GestLLM: Advanced Hand Gesture Interpretation via Large Language Models for Human-Robot Interaction
Oleg Kobzarev, Artem Lykov, Dzmitry Tsetserukou
TL;DR
GestLLM addresses the limitation of fixed gesture vocabularies in human-robot interaction by integrating MediaPipe-based hand landmark features with large language models to interpret diverse and culturally nuanced gestures. The approach comprises three parts: picture preprocessing (MediaPipe-based representation), context enhancement (textual feature descriptions of finger positions and trajectories), and task creation/post-processing (LLM-driven gesture-to-command translation with a classifier/explainer and a contextual vector store). Evaluation shows zero-shot recognition on underrepresented gestures with close-range accuracy comparable to GPT-4o and superior robustness at longer ranges, plus a UR3-based user study indicating comparable overall workload to a gamepad, with some increases in cognitive and physical demand but lower frustration.

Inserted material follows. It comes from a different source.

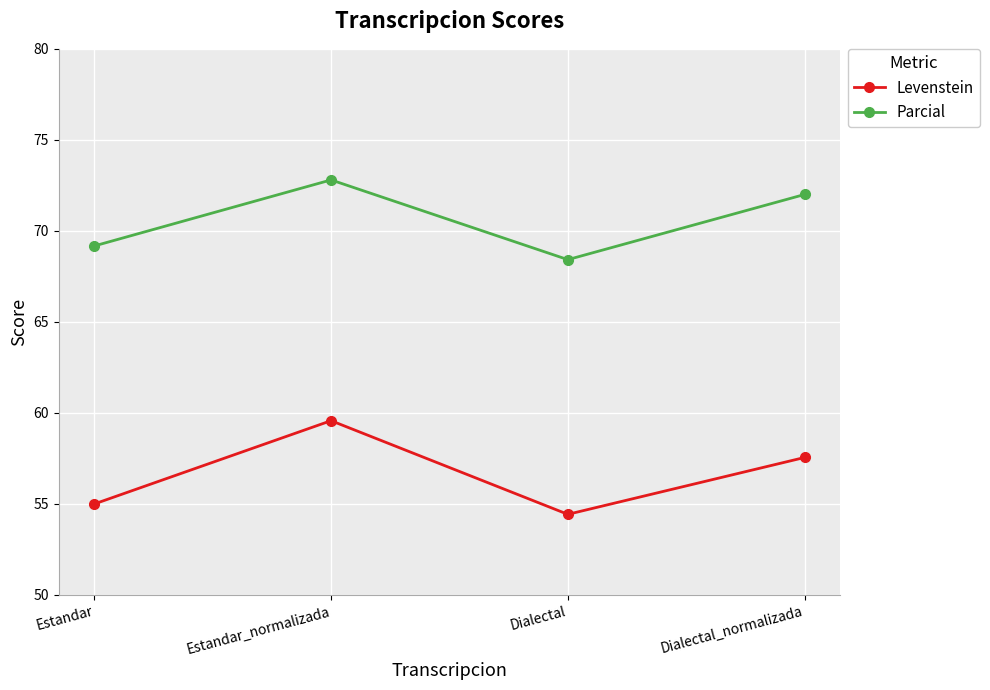

Which series has the largest total across all categories?

Parcial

The results suggest GestLLM enables more natural, inclusive gesture-based control with potential applications in advanced HRI, assistive robotics, and interactive entertainment; future work will reduce cognitive/physical load and extend support to dynamic, multi-step gestures.
Abstract
This paper introduces GestLLM, an advanced system for human-robot interaction that enables intuitive robot control through hand gestures. Unlike conventional systems, which rely on a limited set of predefined gestures, GestLLM leverages large language models and feature extraction via MediaPipe to interpret a diverse range of gestures. This integration addresses key limitations in existing systems, such as restricted gesture flexibility and the inability to recognize complex or unconventional gestures commonly used in human communication. By combining state-of-the-art feature extraction and language model capabilities, GestLLM achieves performance comparable to leading vision-language models while supporting gestures underrepresented in traditional datasets. For example, this includes gestures from popular culture, such as the ``Vulcan salute" from Star Trek, without any additional pretraining, prompt engineering, etc. This flexibility enhances the naturalness and inclusivity of robot control, making interactions more intuitive and user-friendly. GestLLM provides a significant step forward in gesture-based interaction, enabling robots to understand and respond to a wide variety of hand gestures effectively. This paper outlines its design, implementation, and evaluation, demonstrating its potential applications in advanced human-robot collaboration, assistive robotics, and interactive entertainment.